### Raw data
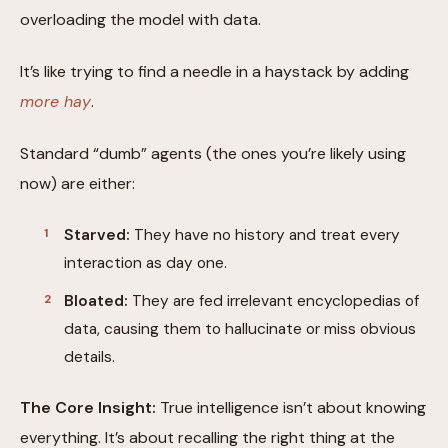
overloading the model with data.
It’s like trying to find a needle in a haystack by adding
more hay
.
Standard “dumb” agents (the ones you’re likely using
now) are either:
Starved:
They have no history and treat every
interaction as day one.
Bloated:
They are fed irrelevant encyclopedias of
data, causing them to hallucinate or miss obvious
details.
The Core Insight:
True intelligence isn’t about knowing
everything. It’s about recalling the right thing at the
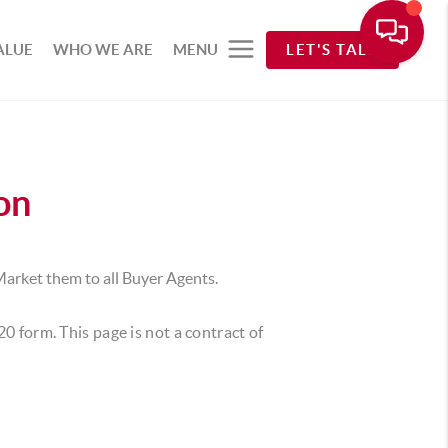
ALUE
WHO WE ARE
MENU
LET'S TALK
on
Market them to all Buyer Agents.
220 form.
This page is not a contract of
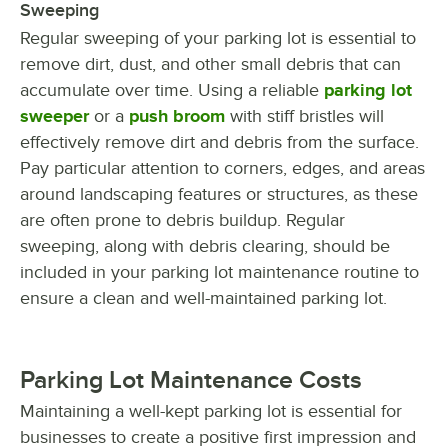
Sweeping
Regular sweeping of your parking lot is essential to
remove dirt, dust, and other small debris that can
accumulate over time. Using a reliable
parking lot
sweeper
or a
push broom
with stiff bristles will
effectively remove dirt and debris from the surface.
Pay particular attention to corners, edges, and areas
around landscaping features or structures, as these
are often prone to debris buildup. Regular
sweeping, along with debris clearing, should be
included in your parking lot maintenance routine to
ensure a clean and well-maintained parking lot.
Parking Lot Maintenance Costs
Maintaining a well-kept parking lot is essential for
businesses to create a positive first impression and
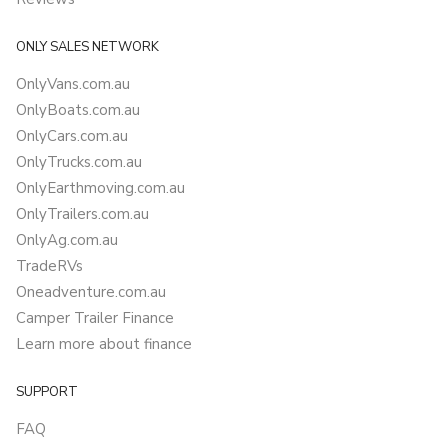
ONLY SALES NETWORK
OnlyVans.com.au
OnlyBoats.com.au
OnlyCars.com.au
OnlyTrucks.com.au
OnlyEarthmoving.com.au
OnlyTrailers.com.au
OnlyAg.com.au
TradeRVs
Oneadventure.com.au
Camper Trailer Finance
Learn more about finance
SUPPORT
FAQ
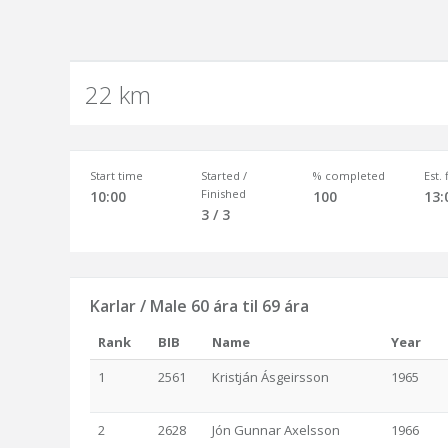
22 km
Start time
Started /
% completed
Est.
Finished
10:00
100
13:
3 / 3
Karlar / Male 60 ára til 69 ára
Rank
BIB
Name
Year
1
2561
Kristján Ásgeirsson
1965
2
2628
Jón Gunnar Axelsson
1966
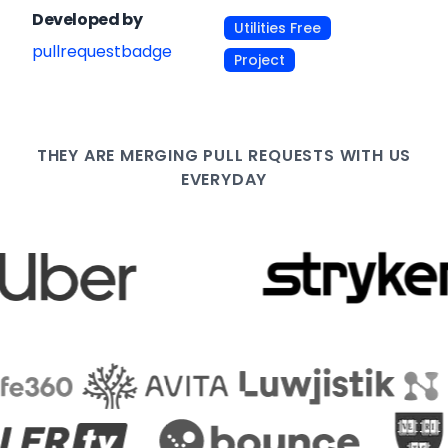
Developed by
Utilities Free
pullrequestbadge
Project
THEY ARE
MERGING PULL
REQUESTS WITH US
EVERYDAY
* * *
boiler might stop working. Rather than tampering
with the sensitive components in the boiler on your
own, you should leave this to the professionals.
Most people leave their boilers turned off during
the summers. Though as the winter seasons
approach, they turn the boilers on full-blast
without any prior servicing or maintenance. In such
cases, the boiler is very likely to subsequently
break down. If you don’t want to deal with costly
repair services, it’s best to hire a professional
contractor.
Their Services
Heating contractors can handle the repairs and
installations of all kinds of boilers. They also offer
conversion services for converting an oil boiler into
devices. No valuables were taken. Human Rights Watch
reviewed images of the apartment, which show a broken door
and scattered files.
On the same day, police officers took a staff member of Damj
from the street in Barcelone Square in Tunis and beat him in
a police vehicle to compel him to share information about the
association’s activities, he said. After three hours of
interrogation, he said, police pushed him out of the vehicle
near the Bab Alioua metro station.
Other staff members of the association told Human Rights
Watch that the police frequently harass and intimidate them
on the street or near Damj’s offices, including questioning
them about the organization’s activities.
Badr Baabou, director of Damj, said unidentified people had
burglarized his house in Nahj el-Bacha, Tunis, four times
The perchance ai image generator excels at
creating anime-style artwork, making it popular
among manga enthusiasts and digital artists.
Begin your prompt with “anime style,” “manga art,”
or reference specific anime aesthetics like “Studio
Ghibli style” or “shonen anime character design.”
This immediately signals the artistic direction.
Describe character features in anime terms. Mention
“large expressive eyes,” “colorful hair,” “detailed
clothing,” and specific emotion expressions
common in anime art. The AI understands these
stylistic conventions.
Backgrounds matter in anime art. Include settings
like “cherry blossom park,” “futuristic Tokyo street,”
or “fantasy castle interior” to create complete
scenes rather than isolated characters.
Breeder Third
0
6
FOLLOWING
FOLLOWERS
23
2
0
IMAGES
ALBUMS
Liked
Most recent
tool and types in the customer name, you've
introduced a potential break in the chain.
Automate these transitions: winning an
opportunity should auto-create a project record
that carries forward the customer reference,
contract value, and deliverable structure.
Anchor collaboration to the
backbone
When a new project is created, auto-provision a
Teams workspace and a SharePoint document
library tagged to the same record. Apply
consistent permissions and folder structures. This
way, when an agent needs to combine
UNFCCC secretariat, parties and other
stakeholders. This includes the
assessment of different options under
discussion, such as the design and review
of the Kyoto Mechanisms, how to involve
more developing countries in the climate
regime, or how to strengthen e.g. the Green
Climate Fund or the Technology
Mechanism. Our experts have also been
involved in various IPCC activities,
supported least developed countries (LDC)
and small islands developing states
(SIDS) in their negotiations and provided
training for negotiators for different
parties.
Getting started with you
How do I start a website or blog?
...
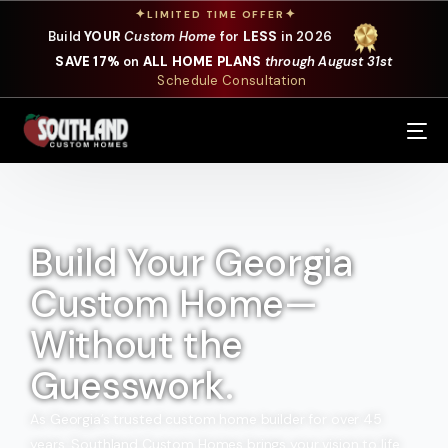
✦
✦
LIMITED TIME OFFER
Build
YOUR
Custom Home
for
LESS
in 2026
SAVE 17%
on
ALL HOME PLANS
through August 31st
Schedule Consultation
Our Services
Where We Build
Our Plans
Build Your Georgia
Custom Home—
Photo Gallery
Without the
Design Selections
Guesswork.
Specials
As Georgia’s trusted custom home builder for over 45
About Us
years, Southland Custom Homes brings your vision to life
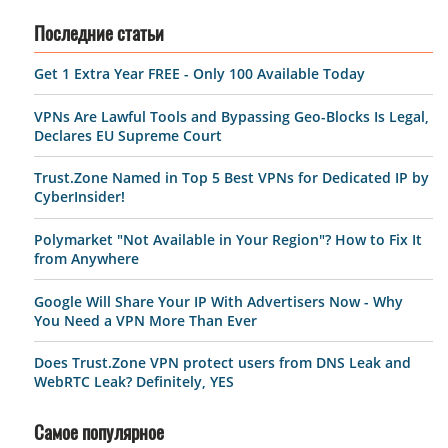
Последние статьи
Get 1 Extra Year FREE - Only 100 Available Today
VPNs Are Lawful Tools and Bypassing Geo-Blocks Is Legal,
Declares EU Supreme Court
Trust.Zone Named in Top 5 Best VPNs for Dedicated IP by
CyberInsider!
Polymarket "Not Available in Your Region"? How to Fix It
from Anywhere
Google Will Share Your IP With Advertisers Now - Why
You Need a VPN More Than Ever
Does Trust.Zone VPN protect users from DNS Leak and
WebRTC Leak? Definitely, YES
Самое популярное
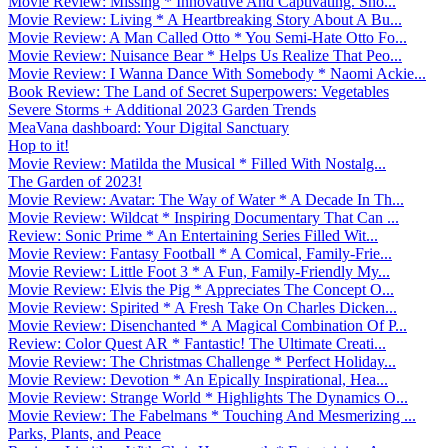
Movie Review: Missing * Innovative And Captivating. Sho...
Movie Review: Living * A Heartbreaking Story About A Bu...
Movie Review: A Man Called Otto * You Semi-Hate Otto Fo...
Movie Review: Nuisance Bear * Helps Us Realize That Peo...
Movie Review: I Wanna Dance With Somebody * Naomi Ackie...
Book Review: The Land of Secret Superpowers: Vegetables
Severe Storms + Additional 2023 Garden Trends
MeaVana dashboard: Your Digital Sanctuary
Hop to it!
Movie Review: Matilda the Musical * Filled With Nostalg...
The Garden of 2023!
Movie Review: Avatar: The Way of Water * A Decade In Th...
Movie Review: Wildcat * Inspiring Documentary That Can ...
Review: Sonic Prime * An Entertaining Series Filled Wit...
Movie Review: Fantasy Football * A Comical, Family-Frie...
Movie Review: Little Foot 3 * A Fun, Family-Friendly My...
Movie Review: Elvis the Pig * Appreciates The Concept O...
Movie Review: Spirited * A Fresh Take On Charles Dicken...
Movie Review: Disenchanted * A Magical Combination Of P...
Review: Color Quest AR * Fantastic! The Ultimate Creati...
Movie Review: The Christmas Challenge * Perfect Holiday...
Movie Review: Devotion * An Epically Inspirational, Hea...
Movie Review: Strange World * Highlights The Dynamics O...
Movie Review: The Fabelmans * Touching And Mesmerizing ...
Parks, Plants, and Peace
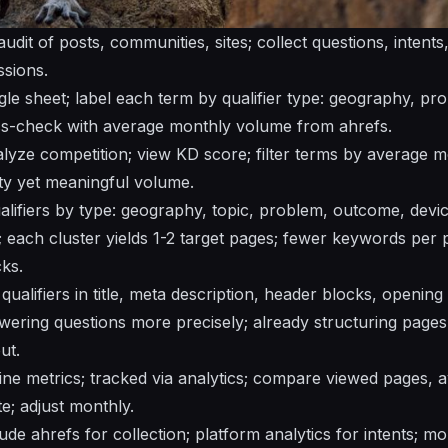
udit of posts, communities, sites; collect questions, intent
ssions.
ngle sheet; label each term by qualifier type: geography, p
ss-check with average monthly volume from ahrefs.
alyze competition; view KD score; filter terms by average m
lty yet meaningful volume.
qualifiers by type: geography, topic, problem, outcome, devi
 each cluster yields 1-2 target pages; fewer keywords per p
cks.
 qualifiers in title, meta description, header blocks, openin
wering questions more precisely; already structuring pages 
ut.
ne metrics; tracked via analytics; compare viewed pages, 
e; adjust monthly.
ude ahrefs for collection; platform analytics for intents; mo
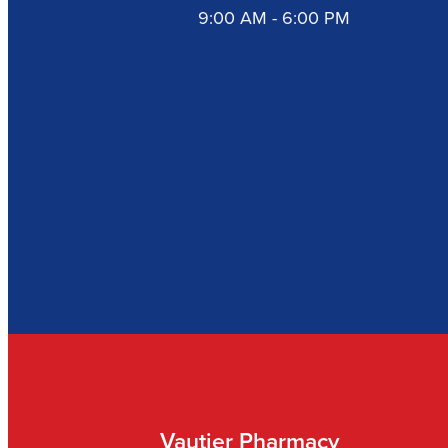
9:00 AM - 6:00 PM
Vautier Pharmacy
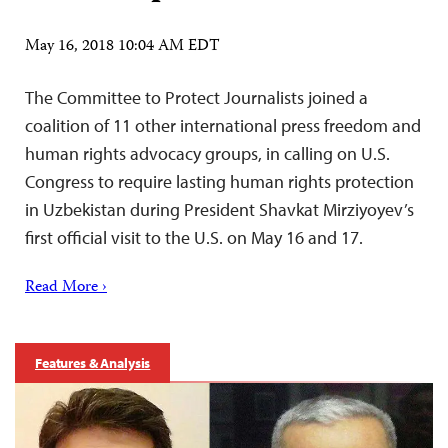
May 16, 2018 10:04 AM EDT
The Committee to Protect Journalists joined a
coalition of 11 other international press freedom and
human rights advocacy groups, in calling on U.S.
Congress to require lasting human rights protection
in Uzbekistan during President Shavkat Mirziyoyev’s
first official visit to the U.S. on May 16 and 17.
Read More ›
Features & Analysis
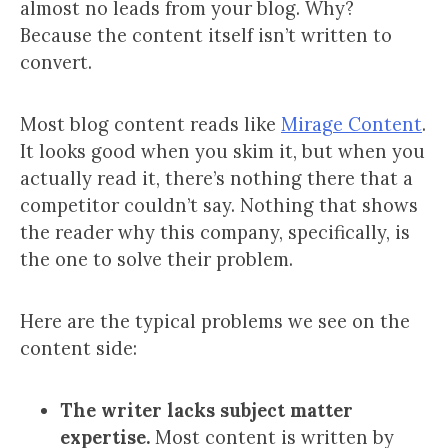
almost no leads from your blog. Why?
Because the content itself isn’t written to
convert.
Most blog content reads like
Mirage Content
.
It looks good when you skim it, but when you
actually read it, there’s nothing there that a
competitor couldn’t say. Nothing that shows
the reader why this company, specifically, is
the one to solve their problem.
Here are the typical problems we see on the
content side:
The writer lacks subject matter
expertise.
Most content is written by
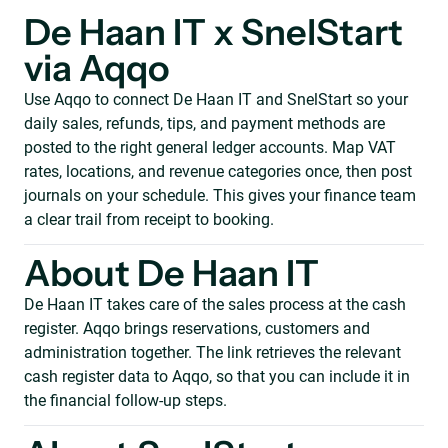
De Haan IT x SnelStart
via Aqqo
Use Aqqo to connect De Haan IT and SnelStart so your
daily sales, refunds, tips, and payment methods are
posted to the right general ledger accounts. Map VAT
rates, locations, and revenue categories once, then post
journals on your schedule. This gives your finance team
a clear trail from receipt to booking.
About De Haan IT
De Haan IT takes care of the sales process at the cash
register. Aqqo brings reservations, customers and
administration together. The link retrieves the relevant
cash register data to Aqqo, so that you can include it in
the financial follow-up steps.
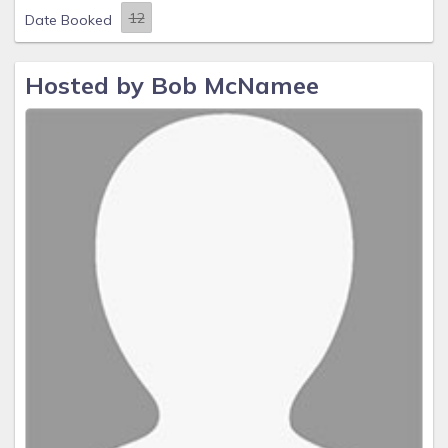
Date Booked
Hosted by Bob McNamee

### Your goal
Using the entries above, write out exactly the lines from the one with "Without the" through the one with "Movie Review: The Fabelmans", ends included. Leave out any pictures.

### Response box
Without the
Design Selections
Guesswork.
Specials
As Georgia’s trusted custom home builder for over 45
About Us
years, Southland Custom Homes brings your vision to life
Последние статьи
Get 1 Extra Year FREE - Only 100 Available Today
VPNs Are Lawful Tools and Bypassing Geo-Blocks Is Legal,
Declares EU Supreme Court
Trust.Zone Named in Top 5 Best VPNs for Dedicated IP by
CyberInsider!
Polymarket "Not Available in Your Region"? How to Fix It
from Anywhere
Google Will Share Your IP With Advertisers Now - Why
You Need a VPN More Than Ever
Does Trust.Zone VPN protect users from DNS Leak and
WebRTC Leak? Definitely, YES
Самое популярное
Movie Review: Missing * Innovative And Captivating. Sho...
Movie Review: Living * A Heartbreaking Story About A Bu...
Movie Review: A Man Called Otto * You Semi-Hate Otto Fo...
Movie Review: Nuisance Bear * Helps Us Realize That Peo...
Movie Review: I Wanna Dance With Somebody * Naomi Ackie...
Book Review: The Land of Secret Superpowers: Vegetables
Severe Storms + Additional 2023 Garden Trends
MeaVana dashboard: Your Digital Sanctuary
Hop to it!
Movie Review: Matilda the Musical * Filled With Nostalg...
The Garden of 2023!
Movie Review: Avatar: The Way of Water * A Decade In Th...
Movie Review: Wildcat * Inspiring Documentary That Can ...
Review: Sonic Prime * An Entertaining Series Filled Wit...
Movie Review: Fantasy Football * A Comical, Family-Frie...
Movie Review: Little Foot 3 * A Fun, Family-Friendly My...
Movie Review: Elvis the Pig * Appreciates The Concept O...
Movie Review: Spirited * A Fresh Take On Charles Dicken...
Movie Review: Disenchanted * A Magical Combination Of P...
Review: Color Quest AR * Fantastic! The Ultimate Creati...
Movie Review: The Christmas Challenge * Perfect Holiday...
Movie Review: Devotion * An Epically Inspirational, Hea...
Movie Review: Strange World * Highlights The Dynamics O...
Movie Review: The Fabelmans * Touching And Mesmerizing ...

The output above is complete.